Jimmy Guerin is an independent councillor for the Howth-Malahide local electoral area of Fingal County Council. He is also brother of the murdered Irish journalist Veronica Guerin.

==Elections==
He ran as an independent candidate in the 2009 Fingal County Council election but was not elected. He ran in the 2011 Irish general election as an independent candidate in Dublin North-East but was not elected. In 2014 he was elected to Fingal County Council for the Howth-Malahide constituency. He ran in the 2016 general election as an independent constituent in Dublin Bay North but was not elected.

==Views==
In 2016 he said that he feared that the Irish state might be losing the struggle against organised crime and that the Criminal Assets Bureau was not strong enough to defeat criminal organisations.

He condemned the murder of Lyra McKee as "an act of butchery" and also said "I don't think the term outrage is strong enough".

After the murder of Keane Mulready-Woods he called for the introduction of internment to deal with gangland crime.

==Defamation action against Gemma O'Doherty==
In September 2019 independent councillor he took a defamation action against Gemma O'Doherty.

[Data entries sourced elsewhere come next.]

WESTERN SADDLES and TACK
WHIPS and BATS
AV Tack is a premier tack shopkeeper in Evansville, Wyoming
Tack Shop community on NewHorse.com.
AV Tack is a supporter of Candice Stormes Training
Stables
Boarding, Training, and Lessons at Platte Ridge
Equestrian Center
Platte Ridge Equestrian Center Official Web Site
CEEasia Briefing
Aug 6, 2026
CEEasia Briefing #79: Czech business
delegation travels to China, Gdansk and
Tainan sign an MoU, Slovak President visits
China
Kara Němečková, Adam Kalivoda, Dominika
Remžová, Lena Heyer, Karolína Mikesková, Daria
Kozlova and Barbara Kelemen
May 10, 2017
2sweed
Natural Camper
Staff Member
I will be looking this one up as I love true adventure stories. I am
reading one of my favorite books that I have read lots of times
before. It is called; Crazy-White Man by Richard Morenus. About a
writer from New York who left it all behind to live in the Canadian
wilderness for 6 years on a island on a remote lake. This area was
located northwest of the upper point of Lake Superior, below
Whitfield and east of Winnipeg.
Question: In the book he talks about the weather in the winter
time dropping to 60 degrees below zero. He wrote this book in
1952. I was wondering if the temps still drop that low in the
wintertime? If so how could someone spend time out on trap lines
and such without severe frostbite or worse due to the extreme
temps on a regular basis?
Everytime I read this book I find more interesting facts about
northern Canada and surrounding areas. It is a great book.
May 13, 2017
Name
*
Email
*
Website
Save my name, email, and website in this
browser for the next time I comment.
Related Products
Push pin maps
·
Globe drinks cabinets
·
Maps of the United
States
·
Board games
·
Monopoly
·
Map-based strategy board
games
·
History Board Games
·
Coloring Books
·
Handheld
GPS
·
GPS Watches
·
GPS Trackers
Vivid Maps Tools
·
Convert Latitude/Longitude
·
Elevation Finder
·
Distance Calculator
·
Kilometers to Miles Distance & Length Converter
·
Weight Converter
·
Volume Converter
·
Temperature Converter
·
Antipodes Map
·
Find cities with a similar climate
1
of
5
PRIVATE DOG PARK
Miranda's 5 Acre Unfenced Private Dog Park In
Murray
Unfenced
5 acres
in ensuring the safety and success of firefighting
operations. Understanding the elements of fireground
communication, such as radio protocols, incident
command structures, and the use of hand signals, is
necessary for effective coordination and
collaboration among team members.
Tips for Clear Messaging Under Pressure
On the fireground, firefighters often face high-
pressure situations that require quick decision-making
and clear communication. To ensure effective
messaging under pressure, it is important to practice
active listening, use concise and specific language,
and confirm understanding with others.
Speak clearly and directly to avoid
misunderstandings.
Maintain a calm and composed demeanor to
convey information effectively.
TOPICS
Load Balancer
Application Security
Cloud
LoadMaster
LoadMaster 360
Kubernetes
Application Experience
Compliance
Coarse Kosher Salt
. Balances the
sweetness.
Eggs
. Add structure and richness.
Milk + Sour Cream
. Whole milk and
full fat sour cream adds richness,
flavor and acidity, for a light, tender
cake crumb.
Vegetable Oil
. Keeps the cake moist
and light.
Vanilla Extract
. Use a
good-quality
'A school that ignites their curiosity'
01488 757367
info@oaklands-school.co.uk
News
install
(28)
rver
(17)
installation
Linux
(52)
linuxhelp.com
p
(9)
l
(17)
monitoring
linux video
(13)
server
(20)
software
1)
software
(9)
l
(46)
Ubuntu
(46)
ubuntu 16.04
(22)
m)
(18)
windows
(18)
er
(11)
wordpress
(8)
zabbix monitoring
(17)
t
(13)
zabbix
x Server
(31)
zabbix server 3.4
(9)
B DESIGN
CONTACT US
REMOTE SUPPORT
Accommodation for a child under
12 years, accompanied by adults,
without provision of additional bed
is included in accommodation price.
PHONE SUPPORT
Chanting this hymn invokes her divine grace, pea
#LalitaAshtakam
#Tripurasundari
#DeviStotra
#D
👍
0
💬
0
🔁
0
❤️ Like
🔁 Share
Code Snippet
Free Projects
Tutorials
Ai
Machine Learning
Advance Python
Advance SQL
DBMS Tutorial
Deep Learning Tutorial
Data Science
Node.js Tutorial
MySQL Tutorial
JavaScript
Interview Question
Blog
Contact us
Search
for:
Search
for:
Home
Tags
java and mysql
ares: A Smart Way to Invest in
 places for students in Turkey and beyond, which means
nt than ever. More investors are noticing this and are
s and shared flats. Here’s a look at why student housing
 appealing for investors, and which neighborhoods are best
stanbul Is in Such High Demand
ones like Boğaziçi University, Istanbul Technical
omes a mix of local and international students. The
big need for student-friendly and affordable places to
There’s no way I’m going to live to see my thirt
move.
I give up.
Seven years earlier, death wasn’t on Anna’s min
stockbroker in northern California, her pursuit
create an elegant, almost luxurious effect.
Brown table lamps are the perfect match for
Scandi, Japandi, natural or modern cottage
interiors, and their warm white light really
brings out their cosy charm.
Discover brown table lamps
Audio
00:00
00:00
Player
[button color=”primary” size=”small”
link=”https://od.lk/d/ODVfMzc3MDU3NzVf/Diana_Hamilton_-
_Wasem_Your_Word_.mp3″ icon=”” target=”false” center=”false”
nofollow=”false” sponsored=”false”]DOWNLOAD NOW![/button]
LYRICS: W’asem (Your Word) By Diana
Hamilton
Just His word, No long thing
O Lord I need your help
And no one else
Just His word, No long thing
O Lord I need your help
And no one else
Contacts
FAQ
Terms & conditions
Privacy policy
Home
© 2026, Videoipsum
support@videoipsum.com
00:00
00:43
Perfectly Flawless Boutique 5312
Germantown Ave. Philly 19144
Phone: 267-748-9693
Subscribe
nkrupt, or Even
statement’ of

In August 2020 legal the High Court was told that Gemma O'Doherty had been "actively trying to evade" service of defamation proceedings brought against her by him. He claims that he was defamed in comments posted on Twitter and Facebook allegedly by Gemma O'Doherty. Attempts had been made to serve documents on her but they had not been successful.

His solicitors secured orders against Gemma O'Doherty including one that she had been formally served with the summons outlining the action against her after an ex parte hearing.